# Anyone know how to stop the blinking tempo button on M-Audio Hammer 88 Pro?



## musicalweather (Oct 8, 2021)

It is so _annoying_. 

Arrrrrgggggg! Make it stop!


----------



## Colin66 (Oct 8, 2021)

There are two ways that I know of. One involves a hammer, the other, a piece of dark tape.


----------



## Elrik Settee (Oct 8, 2021)

Blutak


----------



## rgames (Oct 8, 2021)

I have the exact same problem with the Oxygen Pro Mini on my desktop. And it is equally annoying. As far as I can tell there is no way to shut it off permanently. I opened it up and there was no easy way I could see to disconnect the LED. And I can't figure out how to do it via software or the menus.

I went with black tape but the problem is there's still some bleed through the pads that are adjacent. But the tape was enough to hide it when not looking at it.

rgames


----------



## Zedcars (Oct 8, 2021)

Does it allow you to set the internal tempo to zero? Theoretically it would then not flash at all. Just a thought…


----------



## musicalweather (Oct 8, 2021)

Zedcars said:


> Does it allow you to set the internal tempo to zero? Theoretically it would then not flash at all. Just a thought…


That's a good idea, but it only allows one to set it to 20 bpm.


----------



## lumcas (Oct 8, 2021)




----------



## puremusic (Oct 8, 2021)

This reminds me of my Keystep.. and not in a good way.


----------



## musicalweather (Oct 8, 2021)

3DC said:


> 1. Hold down the Tempo button to get to Tempo Menu
> 2. Push down the Enter Knob for Clock option
> 3. Select External option and press the same Enter Knob
> 4. Press Back button to exit the Tempo menu.
> ...


Boom! THANK YOU!!! I'm going to copy your instructions so I have them handy... I'm sure I'll soon have them memorized. Fingers crossed that M-Audio will get this fixed. 

Thanks to everyone else for your comments. 



Colin66 said:


> There are two ways that I know of. One involves a hammer, the other, a piece of dark tape.


Perhaps the name "Hammer-88" was prescient on M-Audio's part...


----------



## Colin66 (Oct 8, 2021)

musicalweather said:


> Perhaps the name "Hammer-88" was prescient on M-Audio's part...


Those marketing f***ers never miss a trick.....


----------



## nalxy (Dec 3, 2021)

Hi, I just had to make an account since I figured out a solution. So I have the Oxygen Pro Mini and had the same problem. Here's how I fixed it *permanently*. Hopefully it will work for you too.

1. Download the respective preset editor from M-Audio's site.
2. Plug in your device.
3. When you launch the preset editor there should be an option to select the source as "External" or "Internal". Choose "External".
4. Go to "File" and click "Send preset". Choose the preset you want to replace.
5. Through your device, select the preset you just made. Now hopefully when you start up your device the setting should save and the blinking should be no more.

Let me know if this works!


----------

------------------------------

**WHAT THIS EXERCISE ASKS**
1. Repeat the part of the tempo-light thread that begins at the words "5. Through your" and stops after the words "if this works!".
2. Answer these about the tempo-light thread:
(a) What is the lowest internal tempo the Hammer 88 Pro allows?
(b) What did rgames put over the LED on the Oxygen Pro Mini?
(c) In nalxy's fix, which option under "File" is clicked?
The data that follows isn't needed for anything here.

------------------------------

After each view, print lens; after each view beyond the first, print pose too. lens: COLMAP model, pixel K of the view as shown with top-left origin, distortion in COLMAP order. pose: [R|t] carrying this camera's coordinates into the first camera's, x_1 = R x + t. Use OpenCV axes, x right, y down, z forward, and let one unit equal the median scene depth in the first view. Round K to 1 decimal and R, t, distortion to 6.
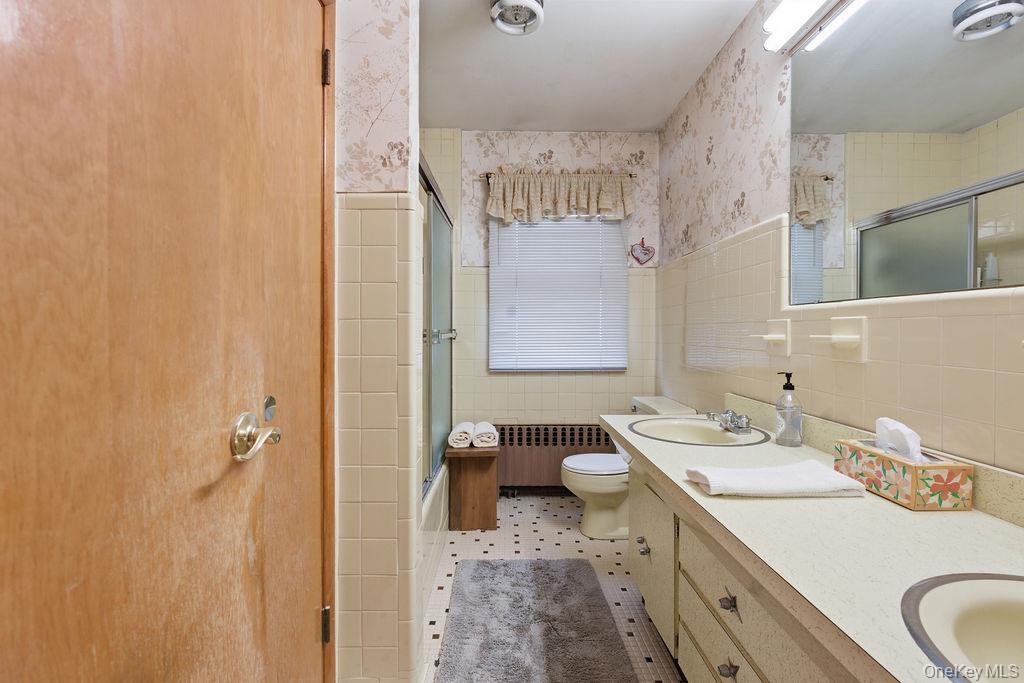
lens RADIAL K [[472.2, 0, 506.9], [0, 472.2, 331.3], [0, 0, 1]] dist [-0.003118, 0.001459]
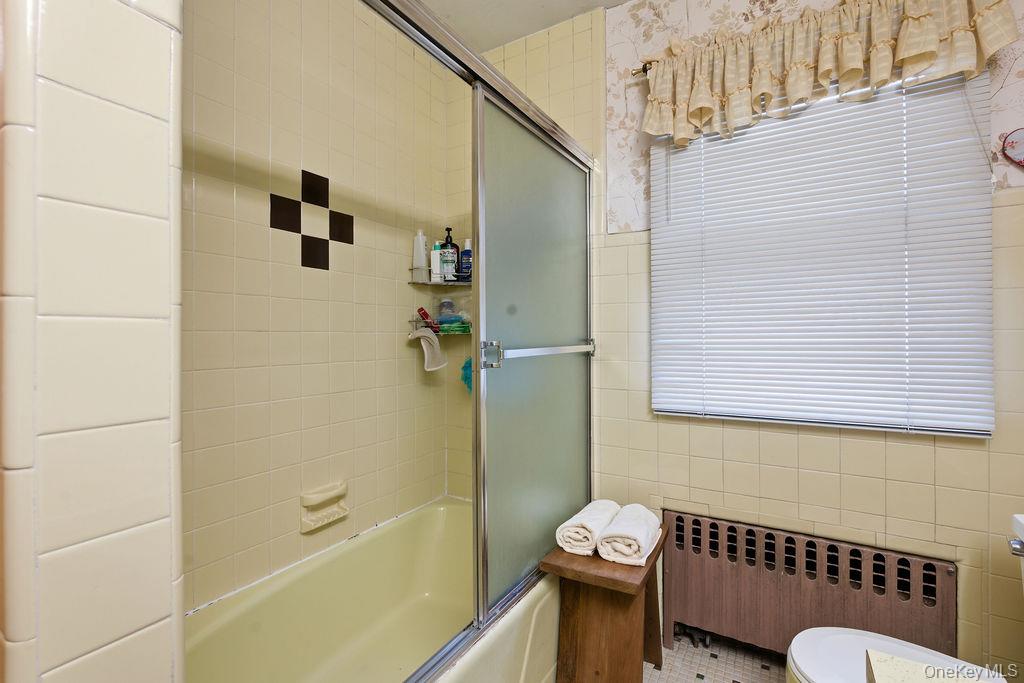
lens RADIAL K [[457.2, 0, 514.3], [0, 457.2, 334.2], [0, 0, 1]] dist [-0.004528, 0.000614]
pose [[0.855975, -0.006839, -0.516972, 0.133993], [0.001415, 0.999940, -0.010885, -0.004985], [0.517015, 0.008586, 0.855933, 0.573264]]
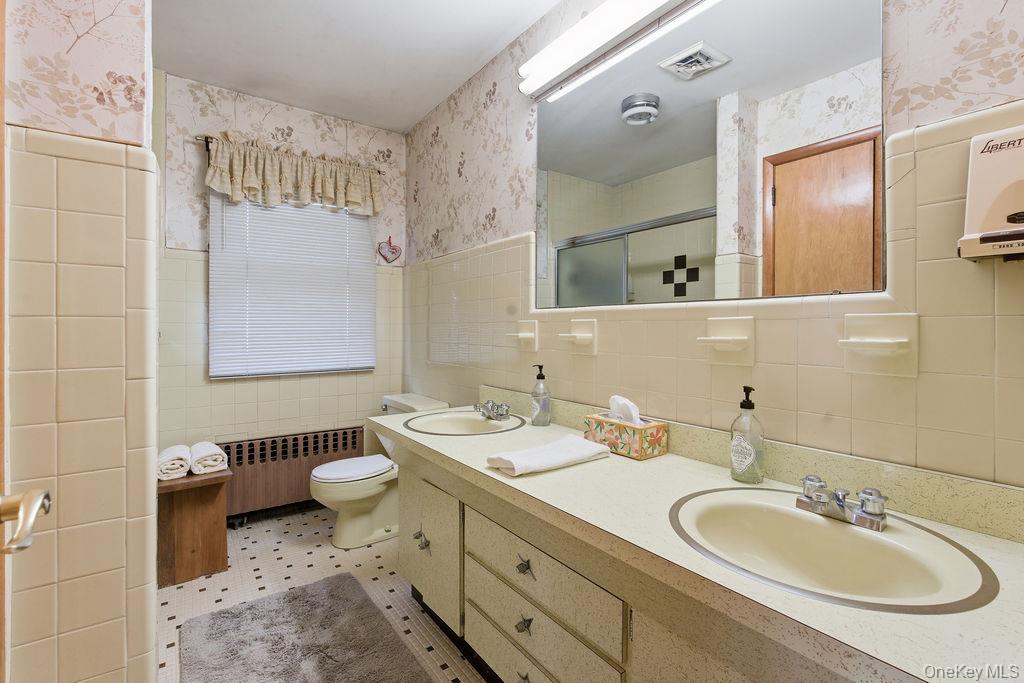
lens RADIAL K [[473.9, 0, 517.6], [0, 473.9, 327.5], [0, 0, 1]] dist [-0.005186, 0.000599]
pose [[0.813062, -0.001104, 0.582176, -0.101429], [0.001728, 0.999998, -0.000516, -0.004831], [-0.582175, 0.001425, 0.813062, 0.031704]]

------------------------------

**ANSWERS BY ITEM NUMBER**
1.
5. Through your device, select the preset you just made. Now hopefully when you start up your device the setting should save and the blinking should be no more.

Let me know if this works!

2.
(a) 20 bpm
(b) Black tape
(c) "Send preset"